◆ DATASET EXTRACT:

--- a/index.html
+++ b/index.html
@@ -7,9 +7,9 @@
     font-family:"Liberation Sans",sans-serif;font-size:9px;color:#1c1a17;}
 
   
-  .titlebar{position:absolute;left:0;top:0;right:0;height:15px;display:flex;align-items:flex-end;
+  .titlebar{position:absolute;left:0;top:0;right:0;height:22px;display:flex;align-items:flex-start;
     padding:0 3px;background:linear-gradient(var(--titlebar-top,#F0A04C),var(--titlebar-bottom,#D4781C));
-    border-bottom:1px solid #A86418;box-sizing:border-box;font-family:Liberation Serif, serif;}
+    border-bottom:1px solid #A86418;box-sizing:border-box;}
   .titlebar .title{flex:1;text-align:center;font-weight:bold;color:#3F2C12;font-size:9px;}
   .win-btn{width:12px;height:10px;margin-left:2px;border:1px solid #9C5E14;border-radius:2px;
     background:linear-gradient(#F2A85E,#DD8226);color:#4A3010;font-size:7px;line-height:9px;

==

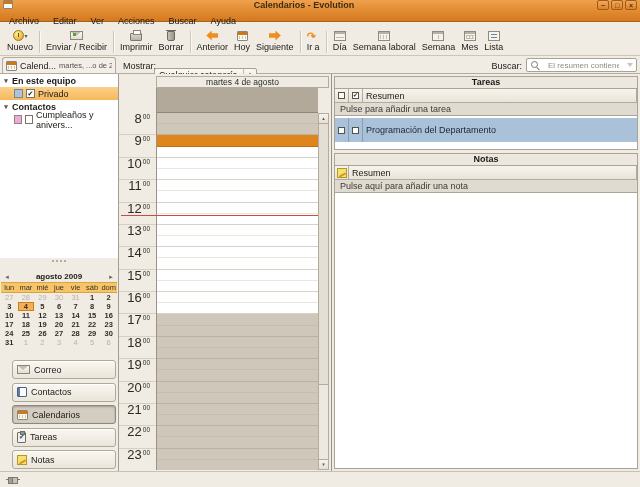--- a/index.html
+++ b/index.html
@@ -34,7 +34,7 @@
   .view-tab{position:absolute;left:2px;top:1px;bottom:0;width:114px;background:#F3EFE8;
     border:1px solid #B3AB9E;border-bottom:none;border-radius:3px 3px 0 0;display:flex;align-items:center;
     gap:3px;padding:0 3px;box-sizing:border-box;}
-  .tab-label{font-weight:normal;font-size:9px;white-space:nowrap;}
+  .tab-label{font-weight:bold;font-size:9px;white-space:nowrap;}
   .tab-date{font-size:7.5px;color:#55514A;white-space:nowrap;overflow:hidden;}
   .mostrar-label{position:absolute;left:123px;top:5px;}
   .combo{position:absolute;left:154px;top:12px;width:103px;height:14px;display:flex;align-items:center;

◆ DESCRIPTION OF THE TASK:
The answer must be a single number: the count of lines in the data that include the word "items".

◆ SOLUTION TO THIS EXERCISE:
4